Aim of the task
List every line of the items that contains the string "Assault". Matching is case-sensitive.

Material shown

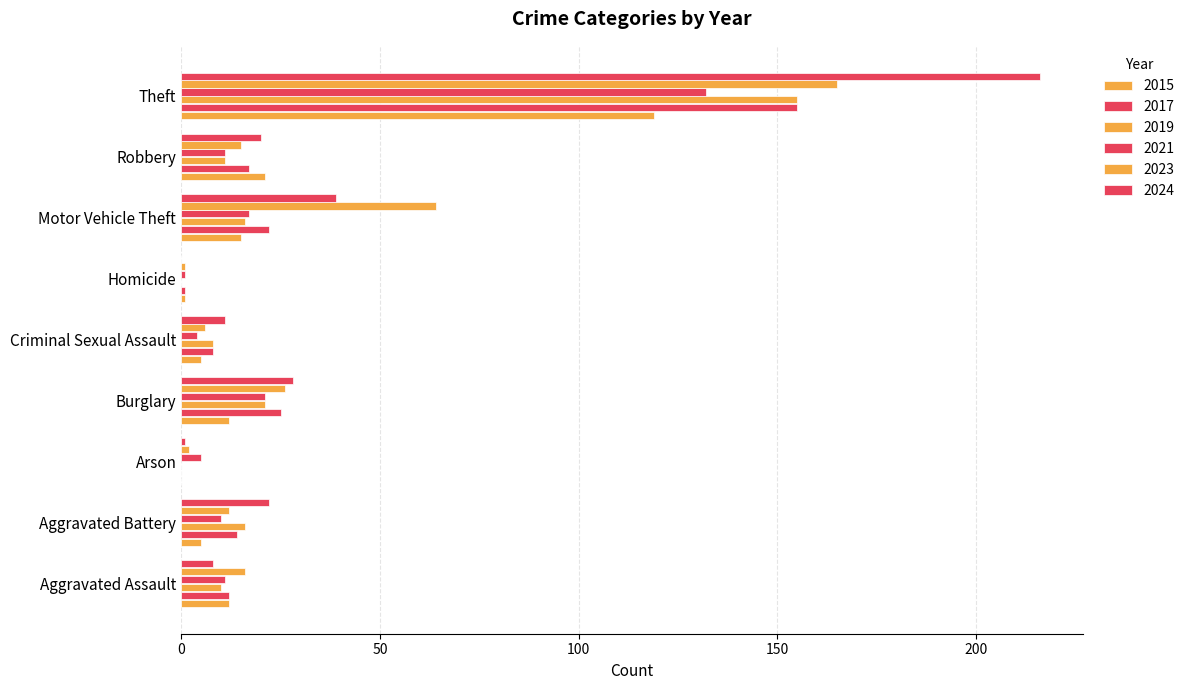

Is it true that 2019 equals 8 at Criminal Sexual Assault?

True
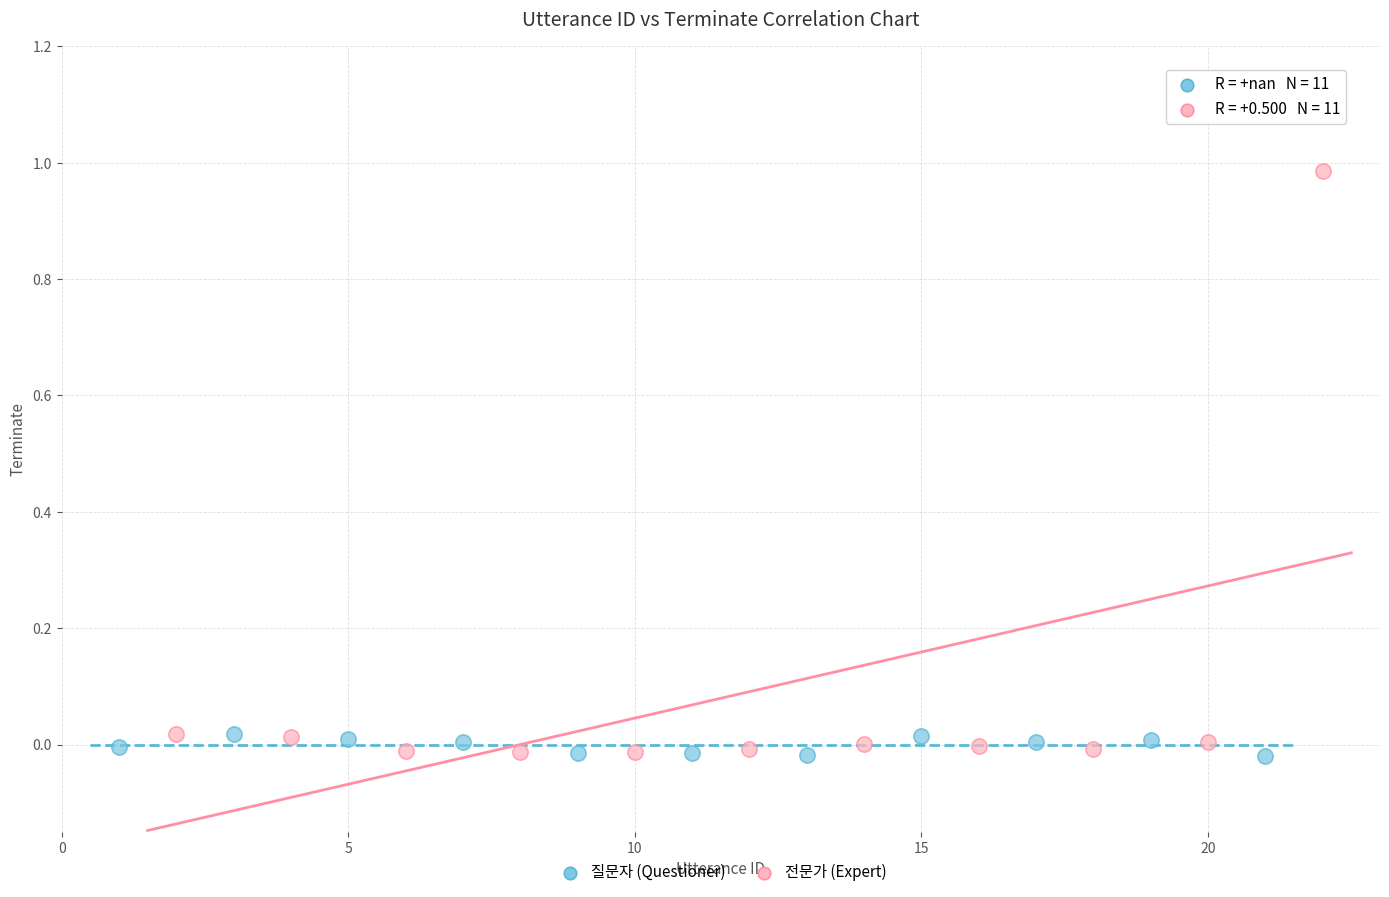

Which series has the widest spread of Y values?

전문가 (Expert)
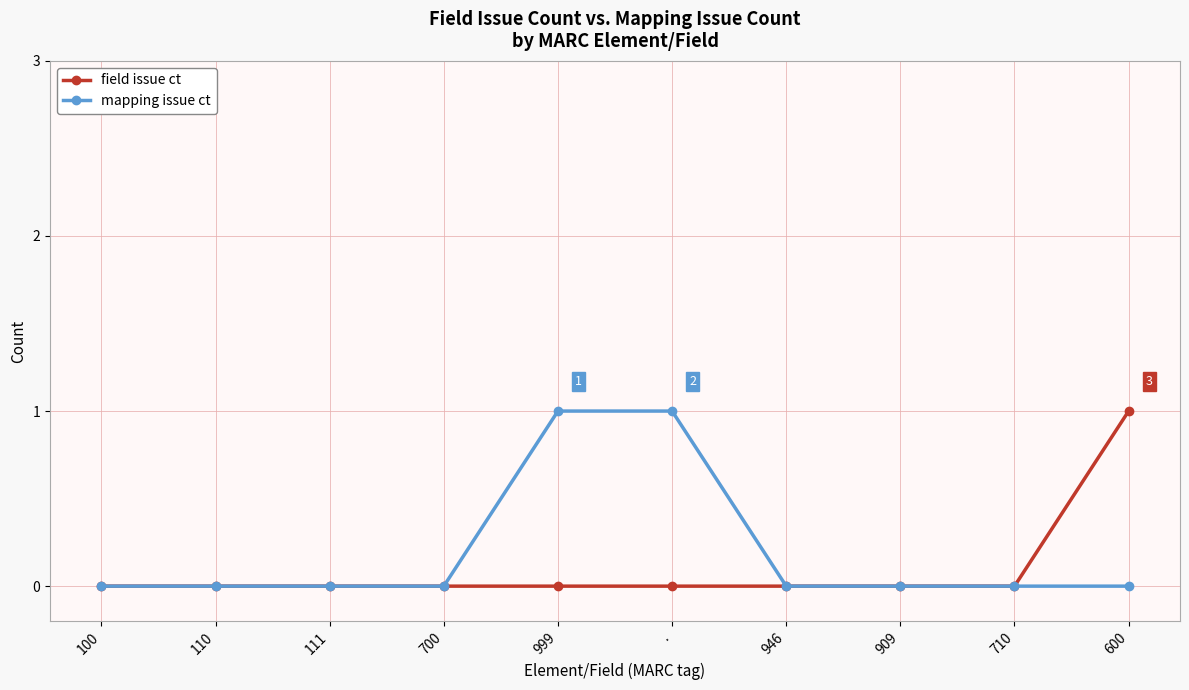

What is the greatest value displayed?

1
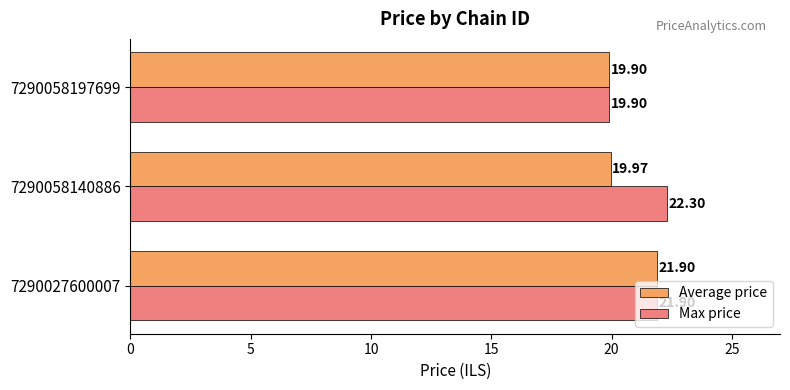

Which series has the widest spread of values?

Max price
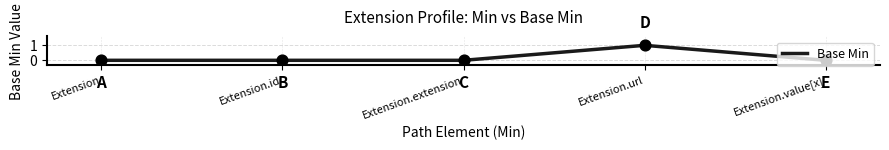

Between Extension.id and Extension.url, which is larger?

Extension.url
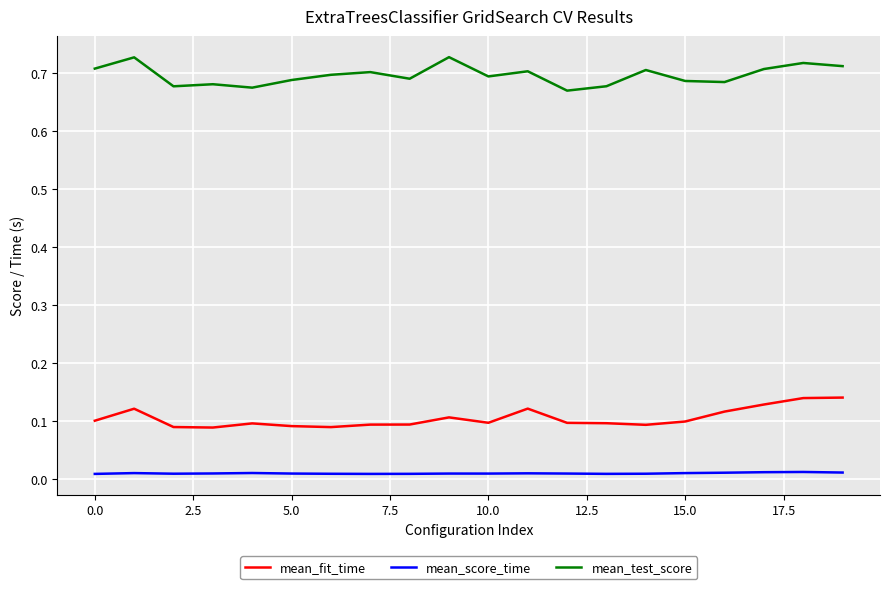

True or false: mean_fit_time and mean_score_time intersect in this chart.

False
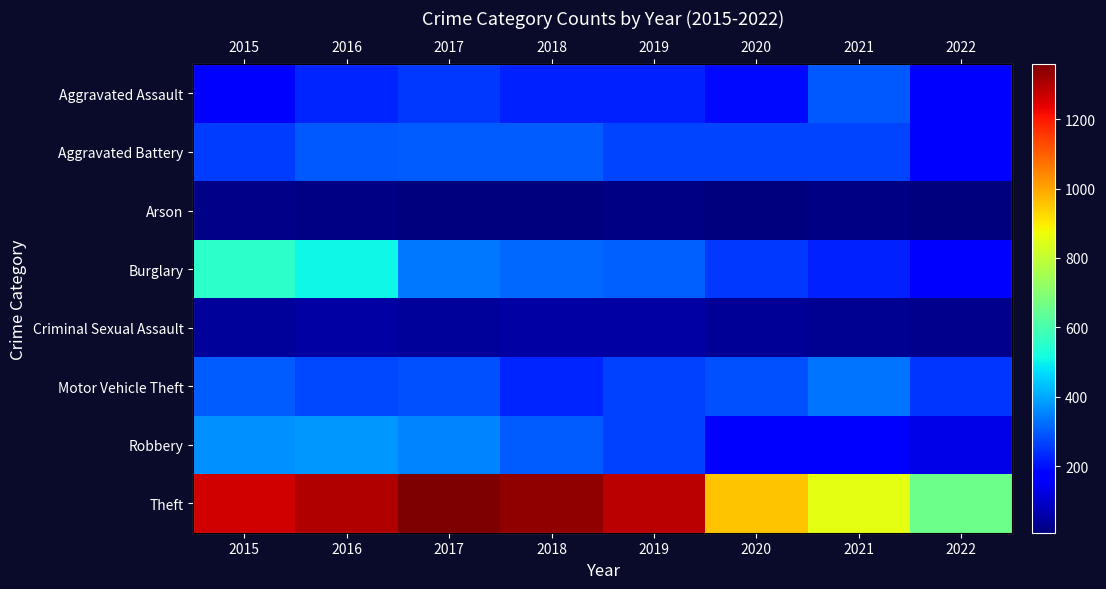

What is the sum of all Criminal Sexual Assault values?

337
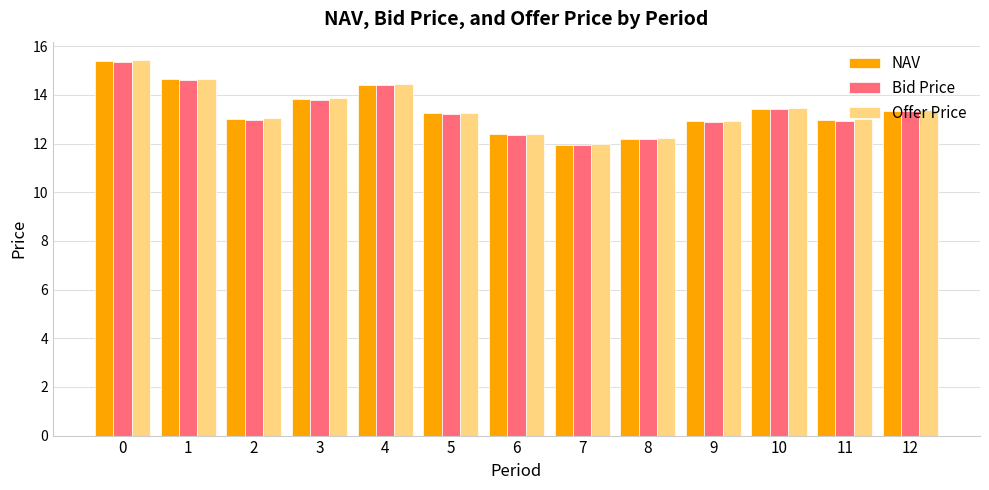

What is the total value across all series at 12?

40.1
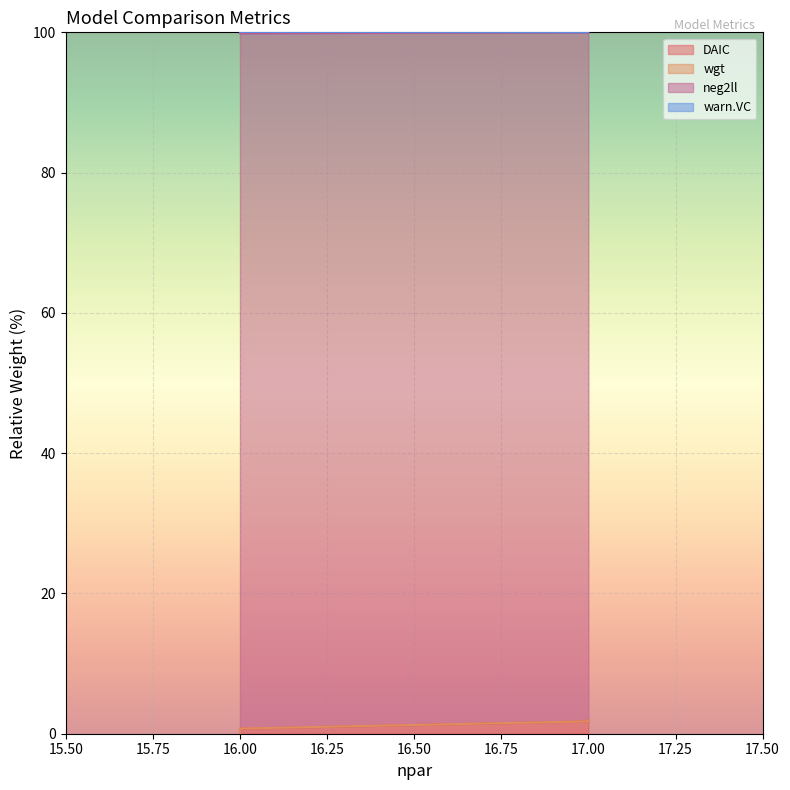

True or false: warn.VC has a value of 100.0 at 17.

True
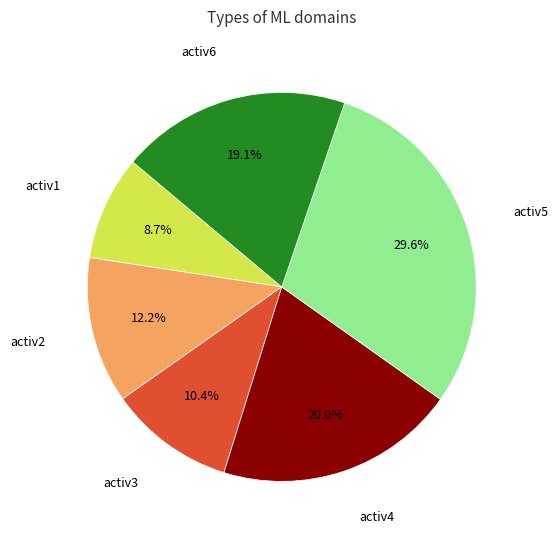

To the nearest percent, what percentage of the pie is activ3?

10%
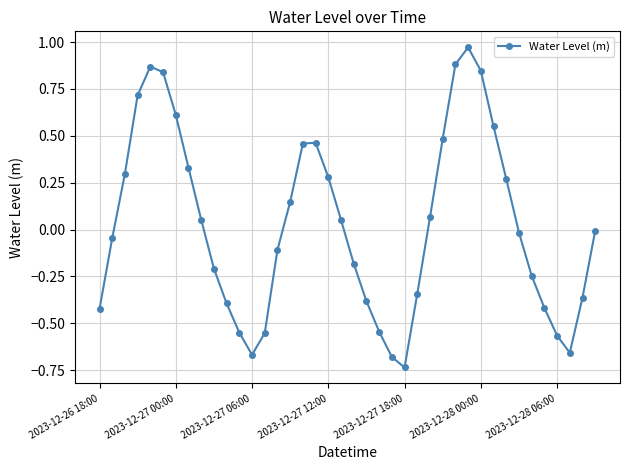

What is the sum of all values?

1.1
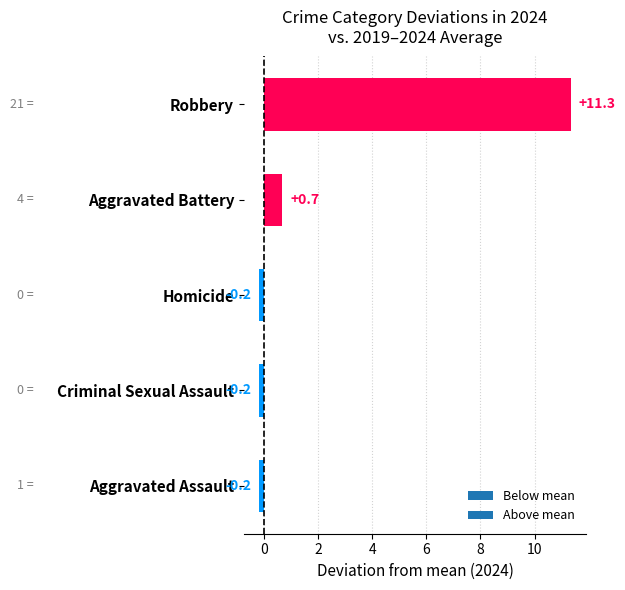

Reading bottom to top, transcribe all the data shown in this chart.

-0.2	-0.2	-0.2	0.7	11.3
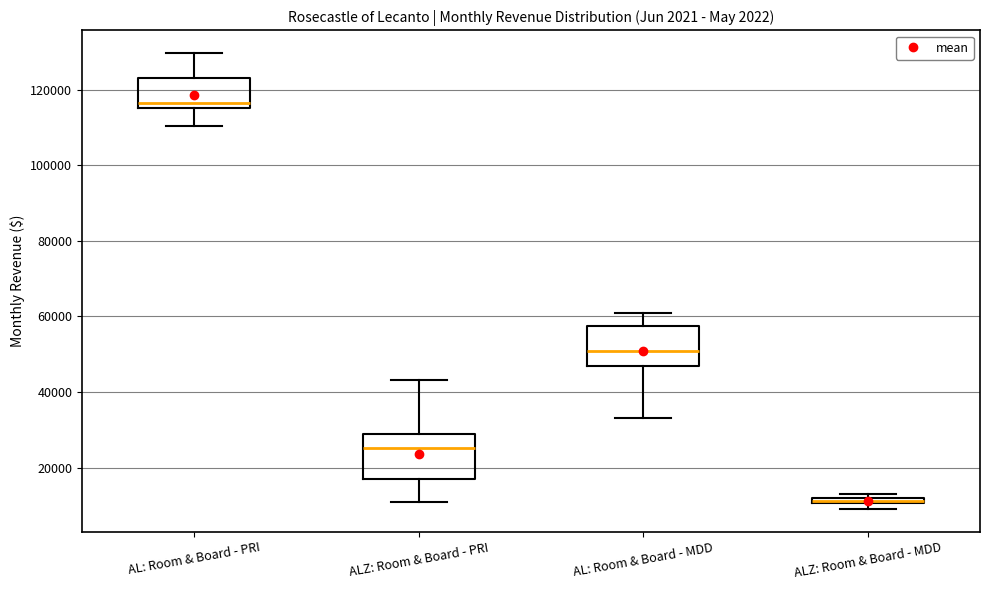

Which box's median line is the highest?

AL: Room & Board - PRI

Response below
Is it true that 2019 equals 8 at Criminal Sexual Assault?
What is the sum of all Criminal Sexual Assault values?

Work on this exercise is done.